*** Block opens ***

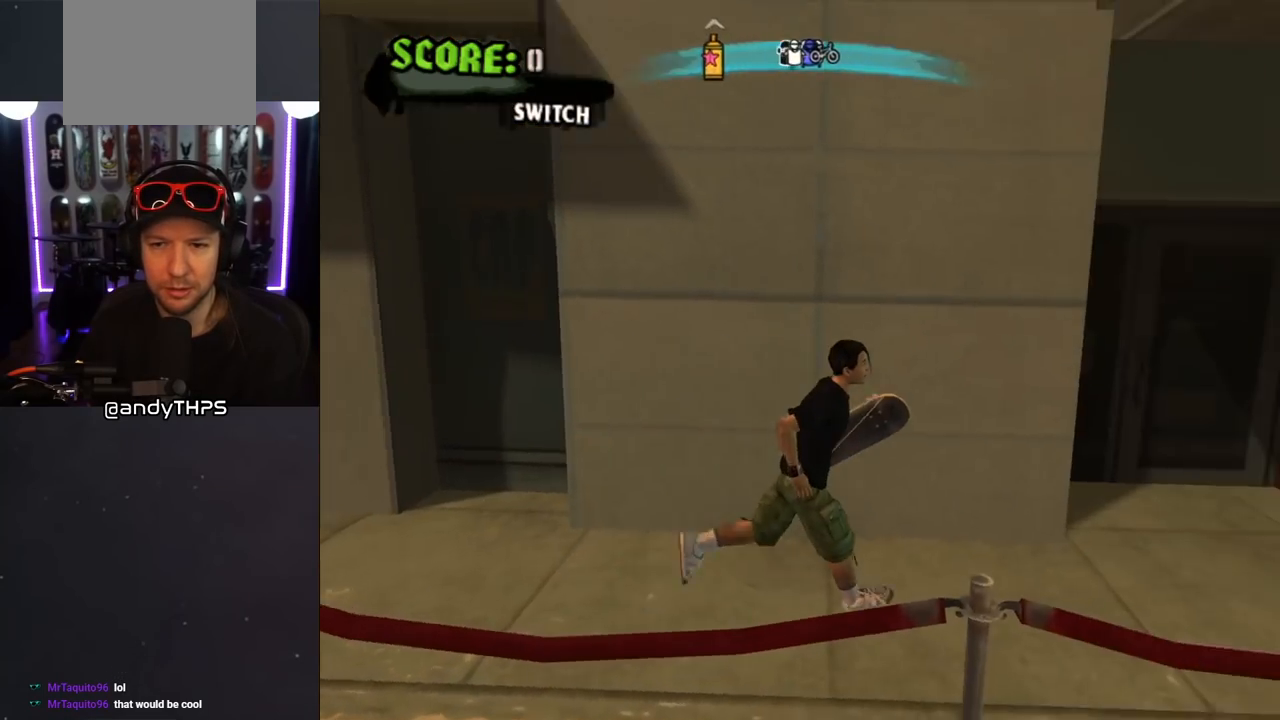
{"buttons": ["CROSS", "DPAD_DOWN", "DPAD_RIGHT"], "left_stick": "center", "right_stick": "center", "events": [[67, "DPAD_UP", "down"], [150, "DPAD_UP", "up"], [250, "DPAD_UP", "down"], [300, "DPAD_RIGHT", "up"], [417, "DPAD_UP", "up"], [433, "DPAD_RIGHT", "down"], [483, "DPAD_DOWN", "down"]]}
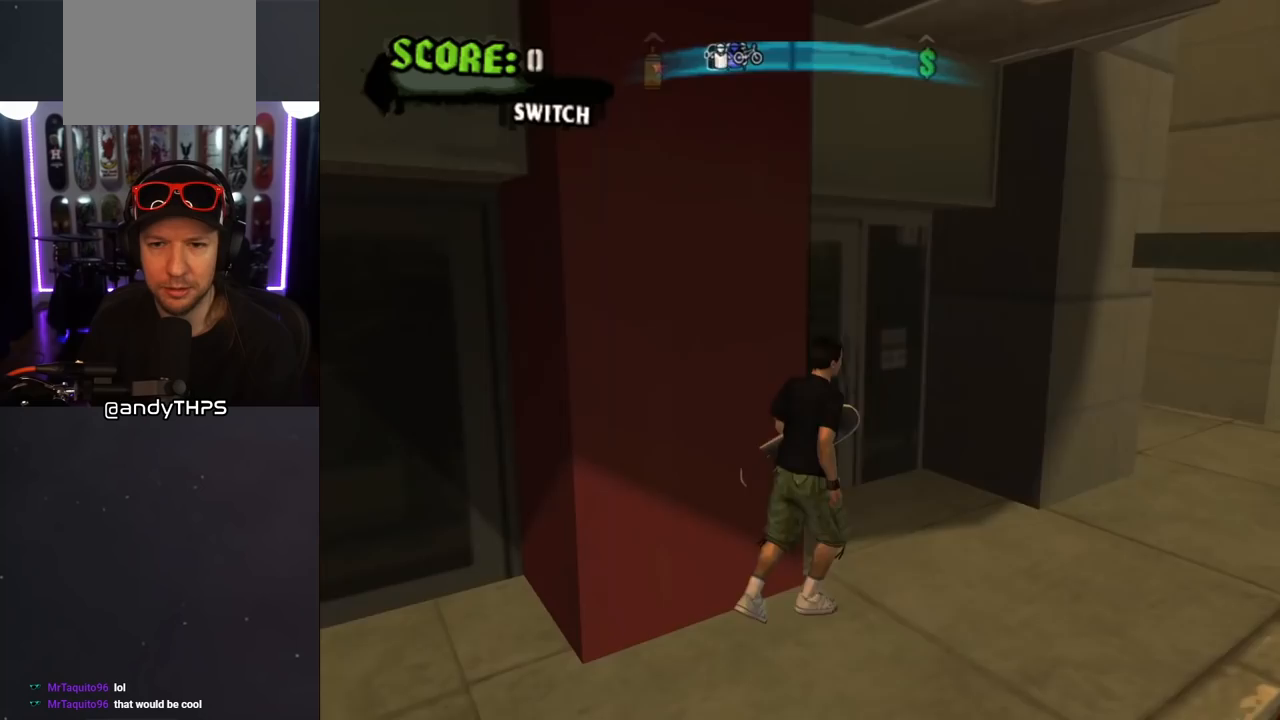
{"buttons": ["CROSS", "DPAD_UP"], "left_stick": "center", "right_stick": "center", "events": [[100, "DPAD_DOWN", "up"], [300, "DPAD_UP", "down"], [317, "DPAD_RIGHT", "up"]]}
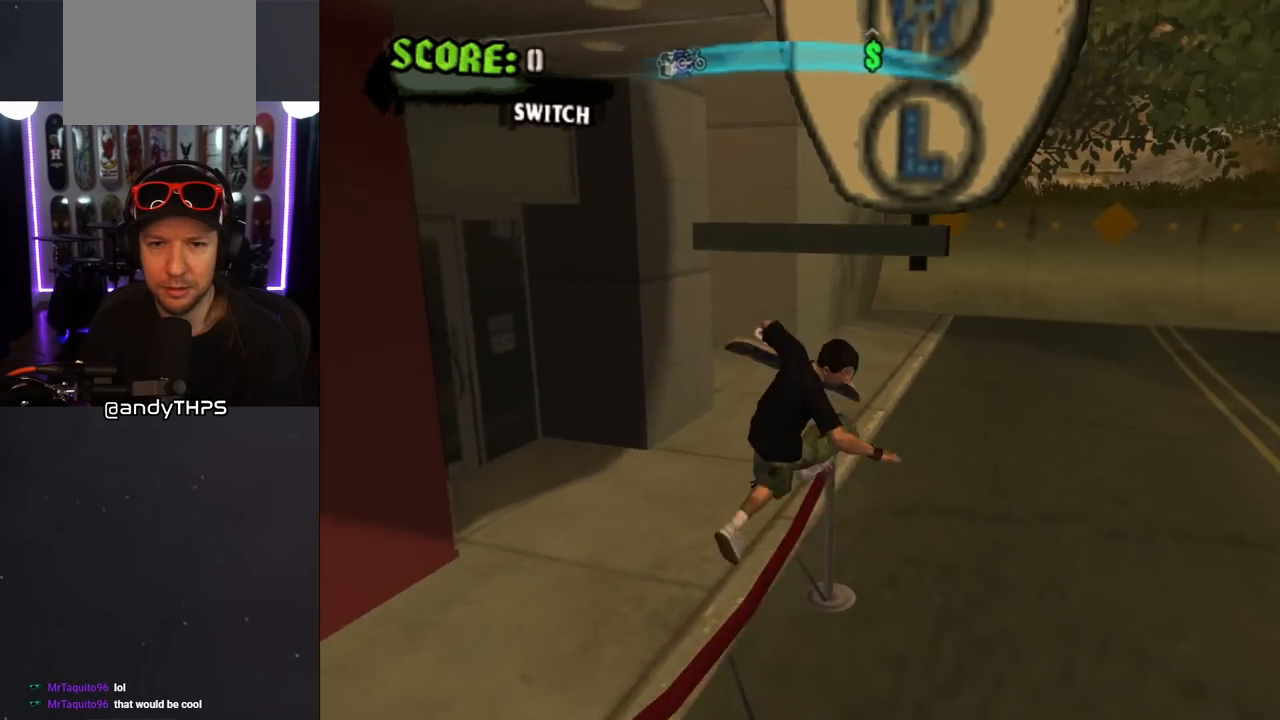
{"buttons": ["CROSS", "DPAD_UP", "DPAD_LEFT"], "left_stick": "center", "right_stick": "center", "events": [[333, "DPAD_LEFT", "down"]]}
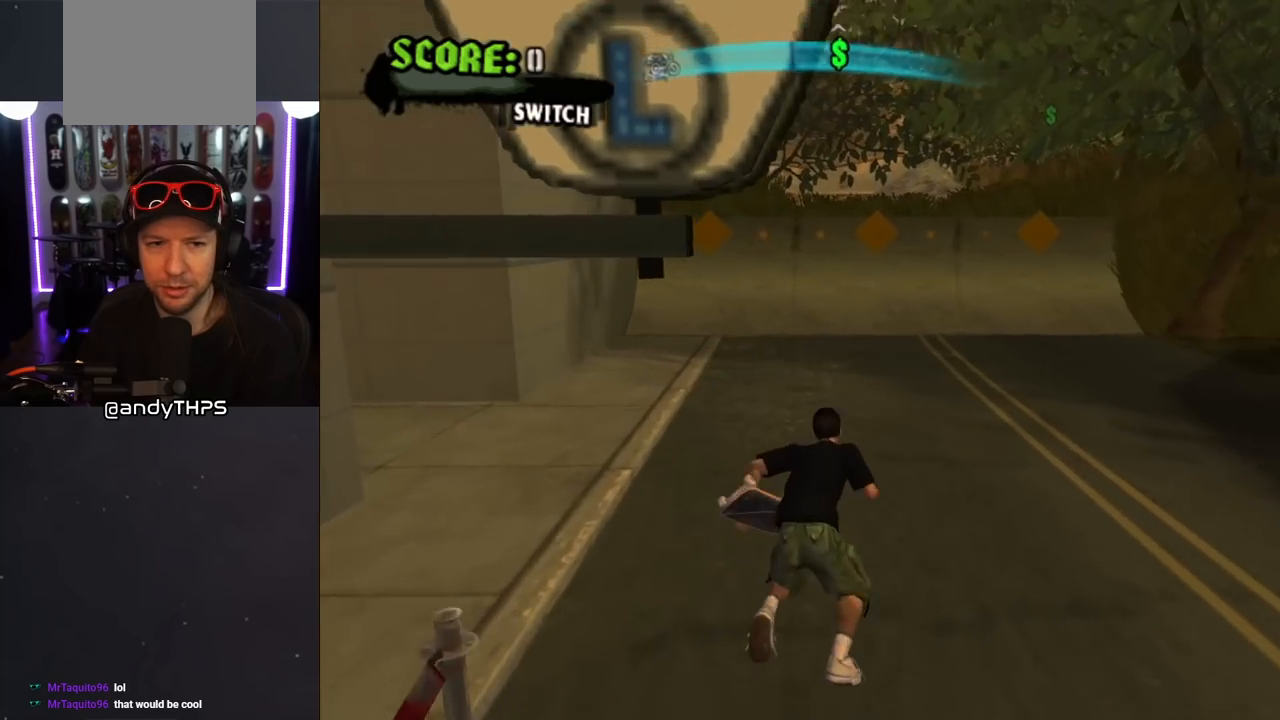
{"buttons": ["CROSS", "DPAD_LEFT"], "left_stick": "center", "right_stick": "center", "events": [[467, "DPAD_UP", "up"]]}
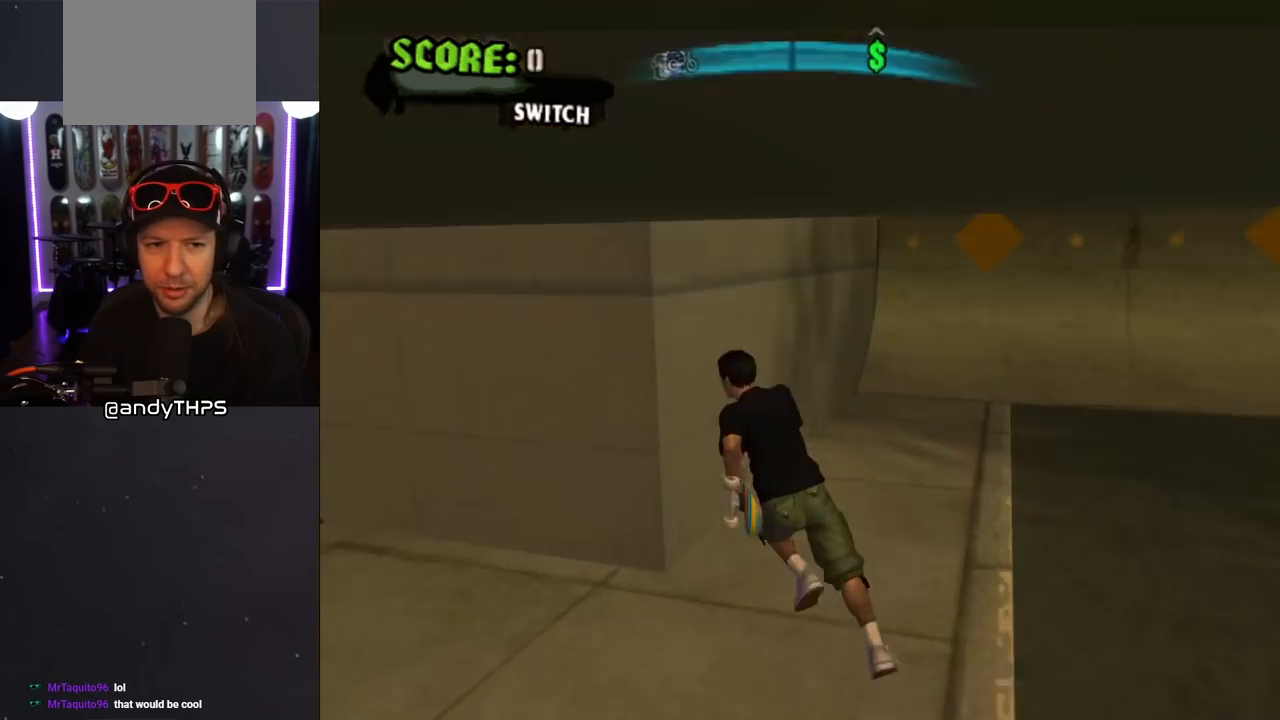
{"buttons": ["CROSS", "DPAD_DOWN"], "left_stick": "center", "right_stick": "center", "events": [[333, "DPAD_UP", "down"], [383, "DPAD_UP", "up"], [417, "DPAD_DOWN", "down"], [483, "DPAD_LEFT", "up"]]}
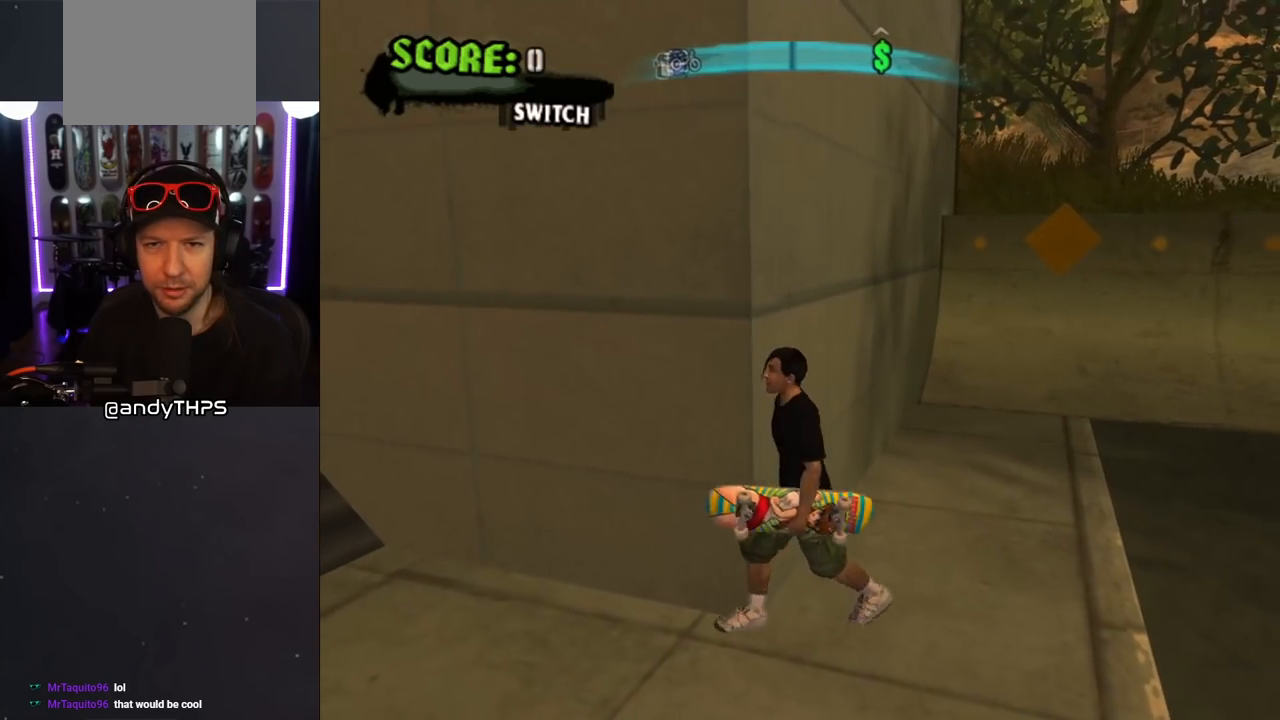
{"buttons": ["CROSS", "DPAD_UP", "DPAD_LEFT"], "left_stick": "center", "right_stick": "center", "events": [[83, "DPAD_LEFT", "down"], [183, "DPAD_DOWN", "up"], [417, "DPAD_UP", "down"]]}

*** Block closes ***

**Task instructions:**
Write out each line above that contains the word "down".

**Response to this exercise:**
{"buttons": ["CROSS", "DPAD_DOWN", "DPAD_RIGHT"], "left_stick": "center", "right_stick": "center", "events": [[67, "DPAD_UP", "down"], [150, "DPAD_UP", "up"], [250, "DPAD_UP", "down"], [300, "DPAD_RIGHT", "up"], [417, "DPAD_UP", "up"], [433, "DPAD_RIGHT", "down"], [483, "DPAD_DOWN", "down"]]}
{"buttons": ["CROSS", "DPAD_UP"], "left_stick": "center", "right_stick": "center", "events": [[100, "DPAD_DOWN", "up"], [300, "DPAD_UP", "down"], [317, "DPAD_RIGHT", "up"]]}
{"buttons": ["CROSS", "DPAD_UP", "DPAD_LEFT"], "left_stick": "center", "right_stick": "center", "events": [[333, "DPAD_LEFT", "down"]]}
{"buttons": ["CROSS", "DPAD_DOWN"], "left_stick": "center", "right_stick": "center", "events": [[333, "DPAD_UP", "down"], [383, "DPAD_UP", "up"], [417, "DPAD_DOWN", "down"], [483, "DPAD_LEFT", "up"]]}
{"buttons": ["CROSS", "DPAD_UP", "DPAD_LEFT"], "left_stick": "center", "right_stick": "center", "events": [[83, "DPAD_LEFT", "down"], [183, "DPAD_DOWN", "up"], [417, "DPAD_UP", "down"]]}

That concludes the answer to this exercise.